Intel has joined forces with the GSM Association (GSMA) to promote the integration of SIM cards and 3G data technology into laptops.

The deal, announced at the 3GSM trade conference in Barcelona, brings in an important backer for the GSMA's vision of ubiquitous, high-speed data communications based on 3GSM technology. The aim is for laptops to come ready-equipped with modems supporting 3G with its data-orientated HSDPA and HSUPA upgrades, and readers for SIM cards, to be used for authentication to 3G, GPRS/EDGE and Wi-Fi networks.
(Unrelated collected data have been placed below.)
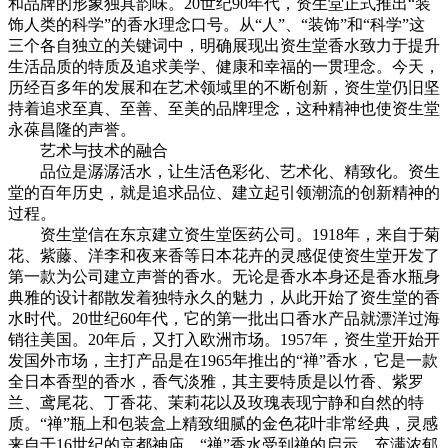
和品牌的形象独具韵味。20世纪90年代，资生堂正式推出“装
饰人类的科学”的香水理念口号。从“人”、“装饰”和“科学”这
三个各自独立的关键词中，明确展现出资生堂香水致力于提升
生活品质的特质及追求美学、健康和幸福的一贯理念。今天，
历经百多年的发展和在艺术领域里的不断创新，资生堂仍旧坚
持着追求至真、至善、至美的品牌理念，这种精神也使资生堂
永葆昌隆的声誉。
艺术与技术的融合
品位是潺潺活水，让生活色彩化、艺术化、精致化。资生
堂的百年历史，就是追求品位、建立起引领潮流的创新精神的
过程。
资生堂信在东京建立资生堂医药公司。1918年，来自于菊
花、紫藤、洋李和夜来香等日本花卉的灵感促使资生堂开发了
第一款为公司建立声誉的香水。无论是香水本身还是香水瓶身
典雅的设计都散发着独特永久的魅力，从此开始了资生堂的香
水时代。20世纪60年代，它的第一批出口香水产品就漂洋过海
销往美国。20年后，又打入欧洲市场。1957年，资生堂开始开
发国外市场，主打产品是在1965年推出的“禅”香水，它是一款
全日本香型的香水，香气淡雅，其主要特质是以竹香、紫罗
兰、鸢尾花、丁香花、茉莉花以及玫瑰表现宁静和自然的特
质。“禅”瓶上和包装盒上精致细腻的金色花叶非常经典，灵感
来自于16世纪的京都神庙。“禅”香水受到禅的启示，充满浓郁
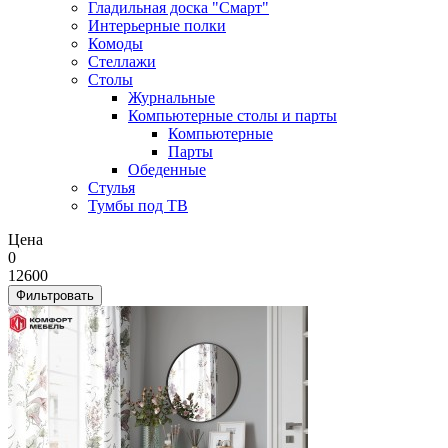
Гладильная доска "Смарт"
Интерьерные полки
Комоды
Стеллажи
Столы
Журнальные
Компьютерные столы и парты
Компьютерные
Парты
Обеденные
Стулья
Тумбы под ТВ
Цена
0
12600
Фильтровать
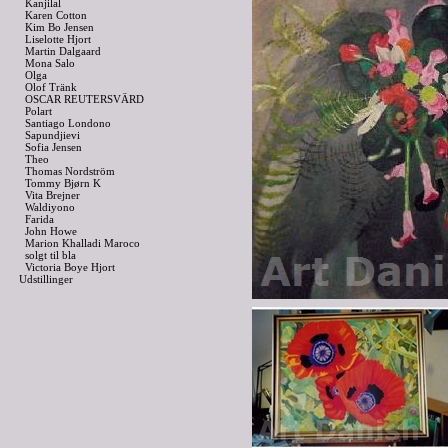
Kanjilal
Karen Cotton
Kim Bo Jensen
Liselotte Hjort
Martin Dalgaard
Mona Salo
Olga
Olof Tränk
OSCAR REUTERSVÄRD
Polart
Santiago Londono
Sapundjievi
Sofia Jensen
Theo
Thomas Nordström
Tommy Bjørn K
Vita Brejner
Waldiyono
Farida
John Howe
Marion Khalladi Maroco
solgt til bla
Victoria Boye Hjort
Udstillinger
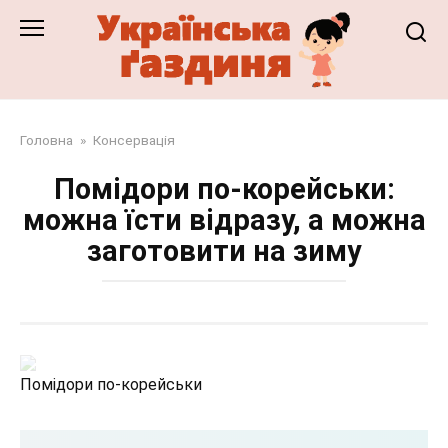
Перейти
до
змісту
Головна
»
Консервація
Помідори по-корейськи:
можна їсти відразу, а можна
заготовити на зиму
Помідори по-корейськи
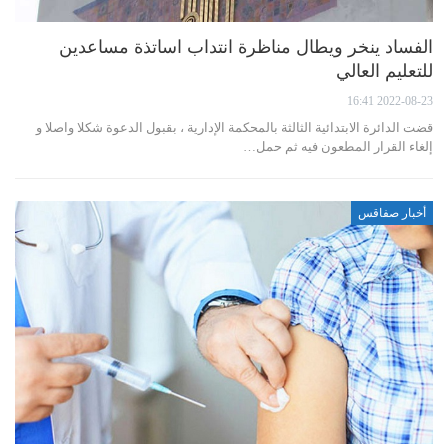
الفساد ينخر ويطال مناظرة انتداب اساتذة مساعدين
للتعليم العالي
2022-08-23 16:41
قضت الدائرة الابتدائية الثالثة بالمحكمة الإدارية ، بقبول الدعوة شكلا واصلا و
إلغاء القرار المطعون فيه ثم حمل…
أخبار صفاقس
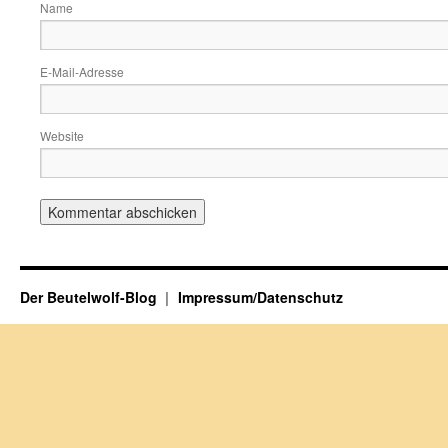
Name
E-Mail-Adresse
Website
Der Beutelwolf-Blog
Impressum/Datenschutz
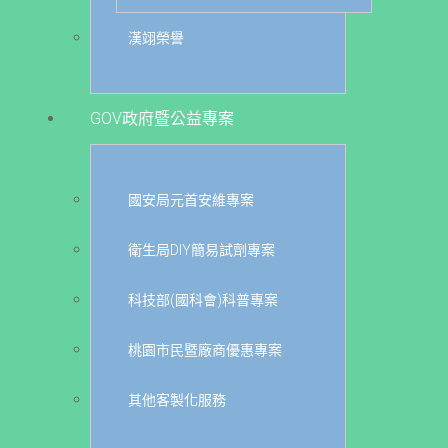
漢翊榮譽
GOV政府暨公益專案
國安局元首安維專案
衛生局DIY簡易試劑專案
科技部(國科會)科普專案
桃園市民暨廠商優惠專案
其他客製化服務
This plan may appear to compete with Intel's adamant support for achieving the same thing through the WiMax wireless broadband standard, but Intel has said it sees 3G and WiMax as complementary. Currently fixed WiMax equipment is just beginning to become available, and the mobile WiMax standard is said to be another two years away.

In the meantime, a number of operators across Europe, North America, Japan and elsewhere are already trialling or rolling out HSDPA (High Speed Downlink Packet Access). HSDPA is intended to allow operators to offer broadband download speeds over 3G networks at a minimal upgrade cost. HSUPA (High Speed Uplink Packet Access) is being demonstrated at

Intel has said the spread of HSDPA needn't rule out the need for mobile WiMax, and there have been suggestions that the two standards could be aligned, with HSDPA/HSUPA providing a stepping-stone for mobile WiMax.

That is the idea Intel and the GSMA said they are promoting with Tuesday's announcement. "Our goal is to ensure that in future, every notebook will be SIM ready," said GSMA chief executive Rob Conway in a statement. "As 3G network rollouts accelerate across the world, with additional media rich capabilities added through HSDPA upgrades, laptops with in-built connectivity to the 3GSM world will enable PC users to enjoy the full benefits of seamless access to mobile broadband wireless services with secure authentication."

The two organisations said they will work on guidelines for integrating 3G modems and SIM cards into laptops, targeting mobile operators, PC manufacturers and network infrastructure providers.

"This will turn the notebook into a real multi-communications terminal, and the SIM into a real authentication vehicle for GSM, GPRS, EDGE, 3GSM, HSDPA and Wi-Fi networks," stated Sean Maloney, the executive vice president and general manager of Intel's Mobility Group.

The GSMA said it can count on support from North American GSM operators such as Cingular Wireless as well as European providers such as Orange, Vodafone and T-Mobile. Intel said some of its OEM customers are planning 3GSM-capable laptops for this year.